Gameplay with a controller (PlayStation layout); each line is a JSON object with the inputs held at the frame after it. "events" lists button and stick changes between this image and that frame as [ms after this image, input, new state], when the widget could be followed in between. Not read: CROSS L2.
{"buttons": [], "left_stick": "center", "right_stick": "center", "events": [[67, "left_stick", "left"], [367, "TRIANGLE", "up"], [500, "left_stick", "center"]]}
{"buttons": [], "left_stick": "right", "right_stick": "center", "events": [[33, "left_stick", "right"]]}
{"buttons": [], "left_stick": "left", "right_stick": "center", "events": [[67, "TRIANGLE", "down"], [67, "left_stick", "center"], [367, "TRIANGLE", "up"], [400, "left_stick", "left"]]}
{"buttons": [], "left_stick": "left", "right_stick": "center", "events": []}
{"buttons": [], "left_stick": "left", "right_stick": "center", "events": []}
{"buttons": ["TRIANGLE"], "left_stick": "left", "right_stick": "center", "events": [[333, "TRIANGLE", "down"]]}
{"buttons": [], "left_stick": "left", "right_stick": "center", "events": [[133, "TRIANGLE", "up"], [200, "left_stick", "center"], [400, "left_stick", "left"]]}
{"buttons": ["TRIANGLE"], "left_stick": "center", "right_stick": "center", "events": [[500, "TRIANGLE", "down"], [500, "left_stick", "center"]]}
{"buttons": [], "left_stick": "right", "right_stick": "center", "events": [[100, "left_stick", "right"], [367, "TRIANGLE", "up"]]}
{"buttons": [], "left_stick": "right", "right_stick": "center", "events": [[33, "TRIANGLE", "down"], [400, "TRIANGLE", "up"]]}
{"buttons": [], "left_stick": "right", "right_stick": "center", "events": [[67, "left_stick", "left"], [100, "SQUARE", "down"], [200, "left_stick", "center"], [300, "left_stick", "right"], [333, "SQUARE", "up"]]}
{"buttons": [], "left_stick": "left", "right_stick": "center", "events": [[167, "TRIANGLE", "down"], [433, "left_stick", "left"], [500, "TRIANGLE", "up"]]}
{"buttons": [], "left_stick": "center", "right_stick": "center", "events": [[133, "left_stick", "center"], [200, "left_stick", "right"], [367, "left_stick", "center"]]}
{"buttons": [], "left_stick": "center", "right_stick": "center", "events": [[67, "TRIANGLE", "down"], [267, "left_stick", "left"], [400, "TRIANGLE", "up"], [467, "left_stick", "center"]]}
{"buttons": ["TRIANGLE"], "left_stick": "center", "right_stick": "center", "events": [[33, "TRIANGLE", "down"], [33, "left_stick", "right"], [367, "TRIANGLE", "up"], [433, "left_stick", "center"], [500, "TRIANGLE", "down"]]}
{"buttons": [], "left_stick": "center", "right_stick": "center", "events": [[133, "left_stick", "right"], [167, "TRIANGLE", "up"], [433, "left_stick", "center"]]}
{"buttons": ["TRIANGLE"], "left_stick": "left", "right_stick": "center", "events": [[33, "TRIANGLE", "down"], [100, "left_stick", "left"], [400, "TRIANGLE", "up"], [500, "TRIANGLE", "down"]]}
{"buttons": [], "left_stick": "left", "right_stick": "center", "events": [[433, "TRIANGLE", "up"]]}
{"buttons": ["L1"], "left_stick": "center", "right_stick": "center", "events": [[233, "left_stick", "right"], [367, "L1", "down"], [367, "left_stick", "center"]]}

● What is needed: Could you return all of the entries exactly as they stand?

● Exercise output:
Gameplay with a controller (PlayStation layout); each line is a JSON object with the inputs held at the frame after it. "events" lists button and stick changes between this image and that frame as [ms after this image, input, new state], when the widget could be followed in between. Not read: CROSS L2.
{"buttons": [], "left_stick": "center", "right_stick": "center", "events": [[67, "left_stick", "left"], [367, "TRIANGLE", "up"], [500, "left_stick", "center"]]}
{"buttons": [], "left_stick": "right", "right_stick": "center", "events": [[33, "left_stick", "right"]]}
{"buttons": [], "left_stick": "left", "right_stick": "center", "events": [[67, "TRIANGLE", "down"], [67, "left_stick", "center"], [367, "TRIANGLE", "up"], [400, "left_stick", "left"]]}
{"buttons": [], "left_stick": "left", "right_stick": "center", "events": []}
{"buttons": [], "left_stick": "left", "right_stick": "center", "events": []}
{"buttons": ["TRIANGLE"], "left_stick": "left", "right_stick": "center", "events": [[333, "TRIANGLE", "down"]]}
{"buttons": [], "left_stick": "left", "right_stick": "center", "events": [[133, "TRIANGLE", "up"], [200, "left_stick", "center"], [400, "left_stick", "left"]]}
{"buttons": ["TRIANGLE"], "left_stick": "center", "right_stick": "center", "events": [[500, "TRIANGLE", "down"], [500, "left_stick", "center"]]}
{"buttons": [], "left_stick": "right", "right_stick": "center", "events": [[100, "left_stick", "right"], [367, "TRIANGLE", "up"]]}
{"buttons": [], "left_stick": "right", "right_stick": "center", "events": [[33, "TRIANGLE", "down"], [400, "TRIANGLE", "up"]]}
{"buttons": [], "left_stick": "right", "right_stick": "center", "events": [[67, "left_stick", "left"], [100, "SQUARE", "down"], [200, "left_stick", "center"], [300, "left_stick", "right"], [333, "SQUARE", "up"]]}
{"buttons": [], "left_stick": "left", "right_stick": "center", "events": [[167, "TRIANGLE", "down"], [433, "left_stick", "left"], [500, "TRIANGLE", "up"]]}
{"buttons": [], "left_stick": "center", "right_stick": "center", "events": [[133, "left_stick", "center"], [200, "left_stick", "right"], [367, "left_stick", "center"]]}
{"buttons": [], "left_stick": "center", "right_stick": "center", "events": [[67, "TRIANGLE", "down"], [267, "left_stick", "left"], [400, "TRIANGLE", "up"], [467, "left_stick", "center"]]}
{"buttons": ["TRIANGLE"], "left_stick": "center", "right_stick": "center", "events": [[33, "TRIANGLE", "down"], [33, "left_stick", "right"], [367, "TRIANGLE", "up"], [433, "left_stick", "center"], [500, "TRIANGLE", "down"]]}
{"buttons": [], "left_stick": "center", "right_stick": "center", "events": [[133, "left_stick", "right"], [167, "TRIANGLE", "up"], [433, "left_stick", "center"]]}
{"buttons": ["TRIANGLE"], "left_stick": "left", "right_stick": "center", "events": [[33, "TRIANGLE", "down"], [100, "left_stick", "left"], [400, "TRIANGLE", "up"], [500, "TRIANGLE", "down"]]}
{"buttons": [], "left_stick": "left", "right_stick": "center", "events": [[433, "TRIANGLE", "up"]]}
{"buttons": ["L1"], "left_stick": "center", "right_stick": "center", "events": [[233, "left_stick", "right"], [367, "L1", "down"], [367, "left_stick", "center"]]}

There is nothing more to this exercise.